The protective ozone layer on earth is well on its way to recovery, says report while signaling completely heals by 2060
NEW DELHI: The earth’s protective ozone layer is well on track to
recovery, thanks to international efforts against
ozone-depleting substances. The healing signs of ozone layer was
revealed on Monday by a new assessment report on Montreal
Protocol (MP), the over 30-year-old global treaty which deals
with reduction of ozone-depleting substances.
The report, released by the UN Environment Programme and the World Meteorological Organisation (WMO) in Ecuador’s capital Quito, presents scientific evidence, showing continuous decrease in concentration of ozone-depleting substances at a certain rate since 2000.
The ozone layer protects life on earth from harmful levels of ultraviolet rays from the sun.
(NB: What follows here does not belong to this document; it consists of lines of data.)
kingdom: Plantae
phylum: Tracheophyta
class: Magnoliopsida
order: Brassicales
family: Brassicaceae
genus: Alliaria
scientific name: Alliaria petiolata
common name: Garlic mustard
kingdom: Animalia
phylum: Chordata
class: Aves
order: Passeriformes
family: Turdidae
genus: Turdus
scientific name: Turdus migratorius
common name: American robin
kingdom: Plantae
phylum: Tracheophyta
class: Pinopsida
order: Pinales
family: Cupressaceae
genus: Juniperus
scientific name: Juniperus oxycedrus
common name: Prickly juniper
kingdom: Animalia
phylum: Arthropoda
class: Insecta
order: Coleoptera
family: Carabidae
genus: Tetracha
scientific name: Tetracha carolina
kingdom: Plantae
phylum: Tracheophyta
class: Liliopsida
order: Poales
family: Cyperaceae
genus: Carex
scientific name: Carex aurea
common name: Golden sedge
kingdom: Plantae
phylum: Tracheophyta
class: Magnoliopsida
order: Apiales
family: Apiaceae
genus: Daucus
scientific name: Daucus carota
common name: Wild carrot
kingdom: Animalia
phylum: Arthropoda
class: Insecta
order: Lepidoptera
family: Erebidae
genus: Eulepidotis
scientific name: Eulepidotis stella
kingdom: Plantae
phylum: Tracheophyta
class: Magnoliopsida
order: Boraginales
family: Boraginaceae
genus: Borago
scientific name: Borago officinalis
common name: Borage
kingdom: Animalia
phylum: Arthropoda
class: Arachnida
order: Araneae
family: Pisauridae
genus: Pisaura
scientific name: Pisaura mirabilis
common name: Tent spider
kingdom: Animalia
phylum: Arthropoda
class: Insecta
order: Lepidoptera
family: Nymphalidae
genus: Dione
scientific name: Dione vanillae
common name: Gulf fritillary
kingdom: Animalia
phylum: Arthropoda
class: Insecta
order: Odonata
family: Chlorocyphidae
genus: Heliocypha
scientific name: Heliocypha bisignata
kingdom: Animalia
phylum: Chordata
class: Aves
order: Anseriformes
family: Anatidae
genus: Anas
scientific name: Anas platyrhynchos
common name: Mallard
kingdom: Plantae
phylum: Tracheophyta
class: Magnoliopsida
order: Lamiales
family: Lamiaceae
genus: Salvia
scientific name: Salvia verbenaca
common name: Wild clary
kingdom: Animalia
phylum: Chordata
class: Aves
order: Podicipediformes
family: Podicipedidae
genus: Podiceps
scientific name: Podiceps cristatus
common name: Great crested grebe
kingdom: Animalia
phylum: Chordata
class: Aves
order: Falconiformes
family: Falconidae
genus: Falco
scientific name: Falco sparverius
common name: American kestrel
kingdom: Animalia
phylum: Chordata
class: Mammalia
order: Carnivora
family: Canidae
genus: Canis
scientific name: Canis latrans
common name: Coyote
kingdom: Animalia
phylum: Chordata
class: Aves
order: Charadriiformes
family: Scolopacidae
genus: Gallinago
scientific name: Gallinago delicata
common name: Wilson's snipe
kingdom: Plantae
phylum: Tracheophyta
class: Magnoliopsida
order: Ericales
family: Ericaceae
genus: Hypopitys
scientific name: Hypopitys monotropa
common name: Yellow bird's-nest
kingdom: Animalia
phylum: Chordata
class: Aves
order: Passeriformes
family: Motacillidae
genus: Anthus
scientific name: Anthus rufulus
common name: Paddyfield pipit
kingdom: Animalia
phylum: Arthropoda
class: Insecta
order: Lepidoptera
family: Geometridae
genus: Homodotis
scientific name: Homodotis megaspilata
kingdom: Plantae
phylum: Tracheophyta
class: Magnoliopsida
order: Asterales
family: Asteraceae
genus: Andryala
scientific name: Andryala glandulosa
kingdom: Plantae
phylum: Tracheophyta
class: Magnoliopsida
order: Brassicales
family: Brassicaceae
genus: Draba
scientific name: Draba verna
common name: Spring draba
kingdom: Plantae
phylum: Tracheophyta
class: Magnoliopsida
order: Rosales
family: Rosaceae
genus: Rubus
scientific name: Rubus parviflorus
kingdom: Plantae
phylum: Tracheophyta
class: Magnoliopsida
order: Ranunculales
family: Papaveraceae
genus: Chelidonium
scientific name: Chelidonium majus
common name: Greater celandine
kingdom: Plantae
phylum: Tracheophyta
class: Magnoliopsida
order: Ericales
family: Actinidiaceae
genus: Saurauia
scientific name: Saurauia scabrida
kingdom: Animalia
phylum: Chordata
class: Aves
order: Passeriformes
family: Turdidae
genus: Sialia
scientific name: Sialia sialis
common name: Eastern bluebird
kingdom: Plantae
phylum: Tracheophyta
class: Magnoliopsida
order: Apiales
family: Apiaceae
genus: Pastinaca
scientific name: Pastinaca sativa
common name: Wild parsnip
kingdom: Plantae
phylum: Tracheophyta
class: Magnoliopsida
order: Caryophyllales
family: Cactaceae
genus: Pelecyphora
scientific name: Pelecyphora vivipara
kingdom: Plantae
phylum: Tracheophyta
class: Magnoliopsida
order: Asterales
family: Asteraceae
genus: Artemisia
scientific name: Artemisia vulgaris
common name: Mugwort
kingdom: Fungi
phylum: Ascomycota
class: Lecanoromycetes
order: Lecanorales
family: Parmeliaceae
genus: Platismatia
So its depletion is sought to be reversed by 191 countries, including India, under the Protocol.
Referring to projected rates, the report says the northern hemisphere and mid-latitude ozone is “scheduled to heal completely by the 2030s followed by the southern hemisphere in the 2050s and polar regions by 2060”.
The report may send a positive signal to the global community which had joined hands in 1987 to end the use of ozone-depleting substances (CFCs, HCFCs and others) in refrigerators, air conditioners, aerosol cans and other related products by switching over to non-ozone depleting substances as refrigerants.
The report is expected to prepare the nations together to implement Kigali Amendment which will enter into force from January 1, 2019. The Kigali Amendment to the Protocol, made in 2016, deals with phasing down the use of other substances like HFCs which are not ozone-depleting but are quite damaging for the climate due to its high global warming potential. “The Kigali Amendment to the MP provides a great opportunity to further reduce both direct and indirect greenhouse gas (GHG) emissions from the air condition and refrigeration sector. Most potential is in increasing the energy efficiency of these appliances as 80% of the emissions are due to the use of electricity and 20% due to the release of the refrigerants,” said Chandra Bhushan, deputy director general of the Centre for Science and Environment (CSE).
Scientists found that the world can avoid up to 0.4 degree celsius of global warming this century through implementation of the Kigali Amendment. India is also bound by the Protocol and its amendment, but the country gets more time to get rid of such gases as compared to the window available to developed countries and China.
“The latest report is testimony to the MP being an institutional success. It shows that the ozone layer is under repair, and highlights areas that must be strengthened for it to be an equally successful platform to phase out HFCs to limit global warming,” said Shikha Bhasin, programme lead, Council on Energy, Environment and Water (CEEW).
The findings come at a time when the world is still grappling with a sobering message from the Intergovernmental Panel on Climate Change (IPCC) that just 12 years remain to limit global warming to 1.5 degree C. The IPCC says beyond 1.5 degree C, the impact of a further rise in global temperatures will begin to have an increasingly extreme impact on humans and ecosystems. “If countries are able to strike a deal that enables the rapid introduction of highly energy-efficient appliances alongside a phase-down of HFCs, the total reduction of GHG emissions could be more than doubled. In light of the IPCC’s 1.5 degree celsius report, it is incumbent on all countries to come together, like what they did in Kigali in 2016, and strike a deal quickly,” said Bhushan.
Erik Solheim, head of UN Environment Programme, said, “The careful mix of authoritative science and collaborative action that has defined the Protocol for more than 30 years and was set to heal our ozone layer is precisely why the Kigali Amendment holds such promise for climate action in future.”